PhysProver: Advancing Automatic Theorem Proving for Physics

The combination of verifiable languages and LLMs has significantly influenced both the mathematical and computer science communities because it provides a rigorous foundation for theorem proving. Recent advancements in the field provide foundation models and sophisticated agentic systems pushing the boundaries of formal mathematical reasoning to approach the natural language capability of LLMs. However, little attention has been given to the formal physics reasoning, which also heavily relies on similar problem-solving and theorem-proving frameworks. To solve this problem, this paper presents, to the best of our knowledge, the first approach to enhance formal theorem proving in the physics domain. We compose a dedicated dataset PhysLeanData for the task. It is composed of theorems sampled from PhysLean and data generated by a conjecture-based formal data generation pipeline. In the training pipeline, we leverage DeepSeek-Prover-V2-7B, a strong open-source mathematical theorem prover, and apply Reinforcement Learning with Verifiable Rewards (RLVR) to train our model PhysProver. Comprehensive experiments demonstrate that, using only $\sim$5K training samples, PhysProver achieves an overall 2.4\% improvement in multiple sub-domains. Furthermore, after formal physics training, we observe 1.3\% gains on the MiniF2F-Test benchmark, which indicates non-trivial generalization beyond physics domains and enhancement for formal math capability as well. The results highlight the effectiveness and efficiency of our approach, which provides a paradigm for extending formal provers outside mathematical domains. To foster further research, we will release both our dataset and model to the community.

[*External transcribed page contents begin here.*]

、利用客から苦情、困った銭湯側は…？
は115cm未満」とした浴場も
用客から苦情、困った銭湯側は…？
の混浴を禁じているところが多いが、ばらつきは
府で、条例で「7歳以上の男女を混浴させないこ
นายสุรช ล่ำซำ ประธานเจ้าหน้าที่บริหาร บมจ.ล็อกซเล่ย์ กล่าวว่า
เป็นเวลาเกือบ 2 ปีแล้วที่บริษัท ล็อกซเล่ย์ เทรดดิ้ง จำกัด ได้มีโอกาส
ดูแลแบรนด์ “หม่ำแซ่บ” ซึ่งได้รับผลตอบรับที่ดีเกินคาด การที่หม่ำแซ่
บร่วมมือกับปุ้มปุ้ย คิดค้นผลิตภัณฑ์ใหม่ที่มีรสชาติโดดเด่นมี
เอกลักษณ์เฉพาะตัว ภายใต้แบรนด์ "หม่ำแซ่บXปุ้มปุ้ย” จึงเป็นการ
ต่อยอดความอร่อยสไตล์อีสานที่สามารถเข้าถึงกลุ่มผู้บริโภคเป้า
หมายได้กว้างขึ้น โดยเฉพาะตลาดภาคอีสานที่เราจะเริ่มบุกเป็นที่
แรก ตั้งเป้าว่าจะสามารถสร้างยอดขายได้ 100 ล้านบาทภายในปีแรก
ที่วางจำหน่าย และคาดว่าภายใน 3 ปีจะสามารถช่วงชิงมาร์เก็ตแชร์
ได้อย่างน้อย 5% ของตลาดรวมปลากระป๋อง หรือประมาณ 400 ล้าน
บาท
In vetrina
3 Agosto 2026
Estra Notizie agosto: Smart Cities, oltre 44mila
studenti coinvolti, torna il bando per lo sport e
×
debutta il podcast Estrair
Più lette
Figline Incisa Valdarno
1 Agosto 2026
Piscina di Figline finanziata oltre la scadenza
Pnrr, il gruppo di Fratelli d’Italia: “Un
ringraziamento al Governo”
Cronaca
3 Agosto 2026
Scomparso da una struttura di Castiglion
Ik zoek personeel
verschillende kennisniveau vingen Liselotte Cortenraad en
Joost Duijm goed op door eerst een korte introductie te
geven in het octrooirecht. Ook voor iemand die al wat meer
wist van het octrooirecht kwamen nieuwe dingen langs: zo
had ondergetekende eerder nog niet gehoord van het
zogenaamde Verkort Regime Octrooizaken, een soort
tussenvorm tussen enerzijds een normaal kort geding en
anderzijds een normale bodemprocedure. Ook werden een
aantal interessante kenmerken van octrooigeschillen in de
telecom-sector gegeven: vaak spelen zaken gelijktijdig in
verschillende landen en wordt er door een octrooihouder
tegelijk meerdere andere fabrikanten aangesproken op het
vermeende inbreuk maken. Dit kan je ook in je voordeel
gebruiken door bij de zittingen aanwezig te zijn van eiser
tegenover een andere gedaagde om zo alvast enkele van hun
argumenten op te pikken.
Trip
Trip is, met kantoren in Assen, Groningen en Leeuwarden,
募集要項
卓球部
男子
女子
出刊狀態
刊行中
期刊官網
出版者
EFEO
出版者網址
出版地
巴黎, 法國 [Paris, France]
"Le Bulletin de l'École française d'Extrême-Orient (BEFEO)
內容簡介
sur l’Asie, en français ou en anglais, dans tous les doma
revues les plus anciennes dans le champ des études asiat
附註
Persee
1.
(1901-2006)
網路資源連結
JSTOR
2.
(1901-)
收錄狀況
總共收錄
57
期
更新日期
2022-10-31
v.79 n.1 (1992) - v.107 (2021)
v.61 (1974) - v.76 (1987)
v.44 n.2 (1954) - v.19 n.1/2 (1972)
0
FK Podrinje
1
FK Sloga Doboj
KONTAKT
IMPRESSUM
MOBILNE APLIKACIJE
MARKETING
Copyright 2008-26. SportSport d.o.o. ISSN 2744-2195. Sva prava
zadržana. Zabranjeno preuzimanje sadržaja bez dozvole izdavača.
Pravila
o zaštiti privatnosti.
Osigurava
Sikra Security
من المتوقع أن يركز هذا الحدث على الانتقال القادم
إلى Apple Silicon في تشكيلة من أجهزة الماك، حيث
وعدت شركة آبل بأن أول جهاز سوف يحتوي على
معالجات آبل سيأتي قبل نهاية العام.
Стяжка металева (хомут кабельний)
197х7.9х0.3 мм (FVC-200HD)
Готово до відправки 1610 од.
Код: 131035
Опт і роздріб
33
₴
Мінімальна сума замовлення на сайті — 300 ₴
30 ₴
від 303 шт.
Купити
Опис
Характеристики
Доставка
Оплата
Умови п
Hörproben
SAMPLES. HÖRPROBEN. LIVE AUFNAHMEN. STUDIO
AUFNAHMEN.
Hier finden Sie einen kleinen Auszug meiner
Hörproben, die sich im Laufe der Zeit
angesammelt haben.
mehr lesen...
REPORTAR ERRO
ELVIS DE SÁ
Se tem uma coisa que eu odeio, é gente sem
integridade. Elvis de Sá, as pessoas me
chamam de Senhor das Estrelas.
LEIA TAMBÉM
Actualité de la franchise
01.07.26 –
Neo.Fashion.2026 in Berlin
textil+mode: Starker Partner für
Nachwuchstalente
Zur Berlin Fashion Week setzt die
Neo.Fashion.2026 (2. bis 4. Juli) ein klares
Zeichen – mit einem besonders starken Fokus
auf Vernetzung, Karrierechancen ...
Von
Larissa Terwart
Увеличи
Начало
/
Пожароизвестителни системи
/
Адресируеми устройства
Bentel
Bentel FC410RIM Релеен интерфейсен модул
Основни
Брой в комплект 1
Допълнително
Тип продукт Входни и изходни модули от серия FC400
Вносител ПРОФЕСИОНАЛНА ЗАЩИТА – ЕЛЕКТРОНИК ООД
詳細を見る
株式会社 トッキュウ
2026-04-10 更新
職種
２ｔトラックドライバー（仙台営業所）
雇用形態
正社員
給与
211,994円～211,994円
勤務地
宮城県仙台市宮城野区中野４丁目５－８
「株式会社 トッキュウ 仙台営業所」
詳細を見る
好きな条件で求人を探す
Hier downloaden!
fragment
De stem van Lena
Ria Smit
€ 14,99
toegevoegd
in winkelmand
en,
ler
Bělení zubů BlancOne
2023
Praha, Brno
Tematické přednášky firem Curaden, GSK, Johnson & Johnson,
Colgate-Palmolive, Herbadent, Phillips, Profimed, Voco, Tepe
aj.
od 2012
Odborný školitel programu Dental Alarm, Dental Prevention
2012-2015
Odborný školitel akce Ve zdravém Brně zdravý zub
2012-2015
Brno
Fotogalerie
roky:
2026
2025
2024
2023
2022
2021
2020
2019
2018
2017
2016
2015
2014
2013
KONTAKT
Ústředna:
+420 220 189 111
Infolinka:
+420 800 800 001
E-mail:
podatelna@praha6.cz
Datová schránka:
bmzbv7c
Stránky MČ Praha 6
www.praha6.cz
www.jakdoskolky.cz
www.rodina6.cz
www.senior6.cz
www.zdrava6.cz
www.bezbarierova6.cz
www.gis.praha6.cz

翻译：可验证语言与大型语言模型（LLM）的结合显著影响了数学和计算机科学领域，因为它为定理证明提供了严谨的基础。该领域的最新进展提供了基础模型和复杂的智能体系统，将形式化数学推理的边界推向接近LLM的自然语言处理能力。然而，形式化物理推理尚未得到充分关注，而该领域同样严重依赖于类似的问题解决和定理证明框架。为解决这一问题，本文提出了据我们所知首个增强物理学领域形式化定理证明的方法。我们为此任务构建了专用数据集PhysLeanData，该数据集由从PhysLean采样的定理以及基于猜想的形式化数据生成流程生成的数据组成。在训练流程中，我们利用强大的开源数学定理证明器DeepSeek-Prover-V2-7B，并应用带可验证奖励的强化学习（RLVR）训练我们的模型PhysProver。综合实验表明，仅使用约5K训练样本，PhysProver在多个子领域实现了整体2.4%的性能提升。此外，经过形式化物理训练后，我们在MiniF2F-Test基准测试中观察到1.3%的性能增益，这表明模型不仅实现了跨物理学领域的非平凡泛化，同时增强了形式化数学能力。这些结果凸显了我们方法的有效性和高效性，为将形式化证明器扩展至数学领域之外提供了范式。为促进进一步研究，我们将向社区公开数据集和模型。